Je viens d'appeler au bureau, j'ai parlé au chef de pupitre, il me dit: t'as un texte demain? Penses-tu qu'il pourrait aller en une?
Je le savais donc! C'est le long congé, il ne s'est rien passé, ils n'ont rien à mettre en une... Es-tu fou, Simon! C'est rien du tout ce que j'écris. J'écris sur rien exprès. La seule affaire que j'avais un peu journalistique, je me suis trompé de trou, je ne sais même pas 63% de quoi? 63% de cholestérol dans la margarine? 63% des étudiantes de Ohio State qui sucent? Je ne sais pas. Regarde, je suis parti avec une pleine valise de livres, je les lis dans le train et les autobus, je les relis en fait, et je laisse l'Amérique venir à moi et matcher si elle veut matcher avec ce que lis...

C'est à la fois très simple et très tordu. Par exemple, à la station de Saratoga un type est monté, il s'est laissé tomber sur la banquette en face de moi en disant: saloperie de chevaux! J'ai posé mon Bukowski à côté de moi. Il s'est penché pour voir le titre, incrédule il l'a lu à haute voix: Play the piano drunk like a percussion instrument until the fingers begin to bleed a bit... Oh man, c'est ça le titre? Ça parle de quoi?
De toi.
Moi?
J'te le dis. Tu veux que j'te raconte ton histoire comme je viens de la lire? Tu viens de passer le week-end à jouer à la piste de Saratoga, t'as perdu et tu retournes chez vous.
C'est facile, j'ai dit "putain de chevaux" en arrivant. Je ne retourne pas chez nous, chez nous c'est en Floride. Je vais à Toledo, un arrêt après Cleveland.
Une autre piste?
Non, une femme.
Alors je me suis trompé, t'es pas dans ce livre-là. T'es dans un autre. Je sais le lequel, t'es dans la Bible. Qu'est-ce que tu penses de Jésus? J'ai prononcé Jésus, Jé-hé-susss en levant les yeux au ciel comme si j'étais possédé. Oh man, il a dit. Il a ramassé son sac et il a changé de wagon avant que j'aie eu le temps de lui demander si les États-Unis avaient beaucoup changé depuis le 11 septembre 2001.

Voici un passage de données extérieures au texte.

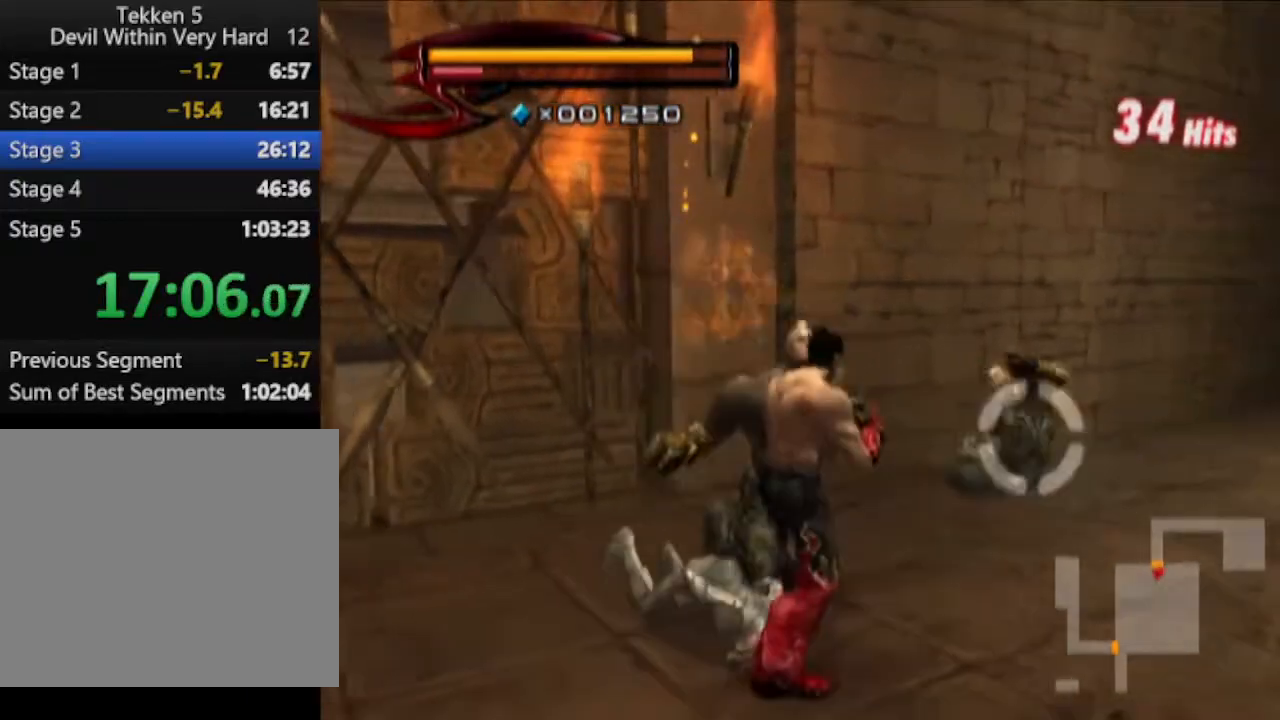
{"buttons": [], "left_stick": "down-left", "right_stick": "center", "events": [[67, "left_stick", "center"], [117, "SQUARE", "down"], [183, "SQUARE", "up"], [250, "R1", "up"], [250, "left_stick", "down-left"], [434, "right_stick", "left"], [500, "right_stick", "center"]]}
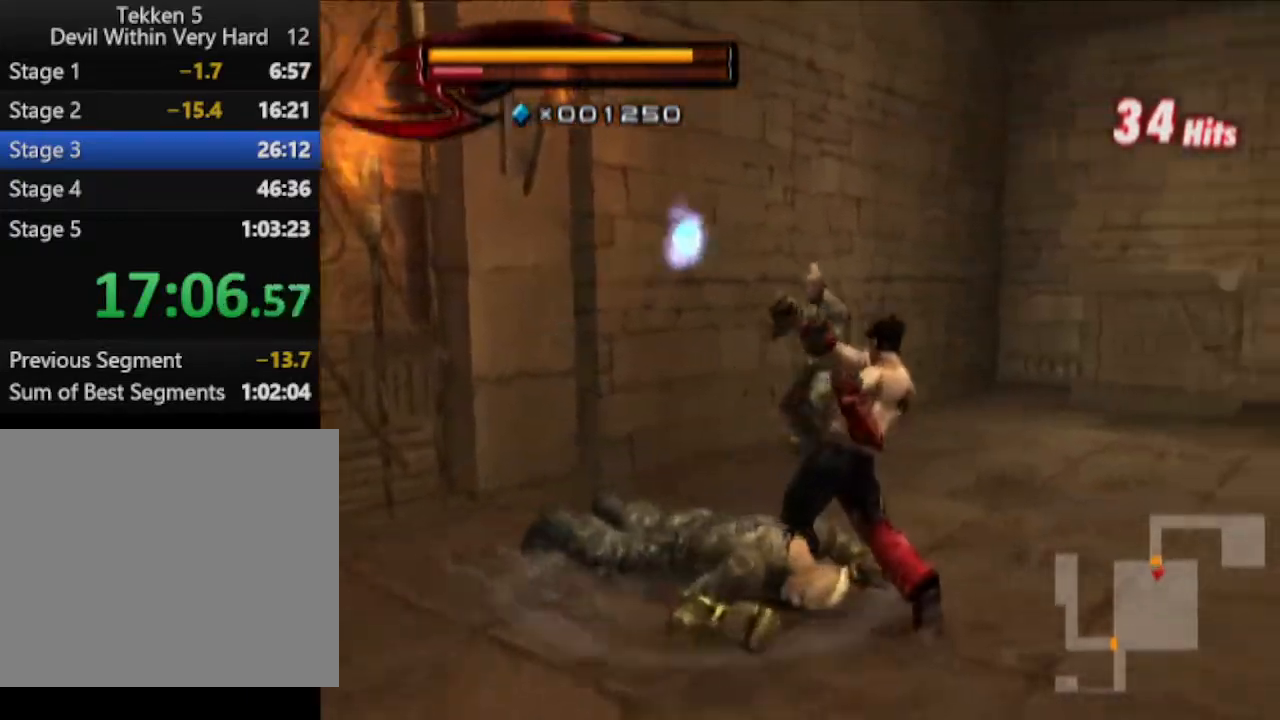
{"buttons": ["R1"], "left_stick": "center", "right_stick": "center", "events": [[67, "left_stick", "center"], [117, "left_stick", "up"], [367, "R1", "down"], [367, "left_stick", "center"]]}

À Utica, c'est une fille assez jolie qui s'est assise sur la même banquette. Elle portait une robe de taffetas rose avec plein de bretelles, ça a l'air con dit comme ça, mais ça lui allait très bien, une petite blonde qui avait du chien. Elle portait aussi des gougounes chic, d'un bleu éblouissant, avec un faux diamant sur la languette. Elle s'est remis plusieurs fois du rouge à lèvres. Son téléphone sonnait toutes les 10 minutes. J'ai fini par comprendre que c'était son amoureux qui l'attendait en gare de Rochester, probablement bandé comme un Turc. Il devait lui dire des choses cochonnes parce qu'elle me lançait des looks gênés, rougissante rien qu'à l'idée que je puisse entendre ce qu'il lui disait.

Le lien avec l'Amérique? Barry Gifford, Charles Willeford, Thomas McGuane dont les romans sont pleins de gamines comme celle-là, mais surtout Gifford dont la Lula dans Sailor et Lula est le petite soeur de la Phoebe de Catcher in the Rye, et la petite soeur aussi de cette gamine assise en face de moi sur la banquette.

À l'entrée de Baton Rouge, Sailor dit à Lula: remets ta culotte mon coeur, on arrive en ville.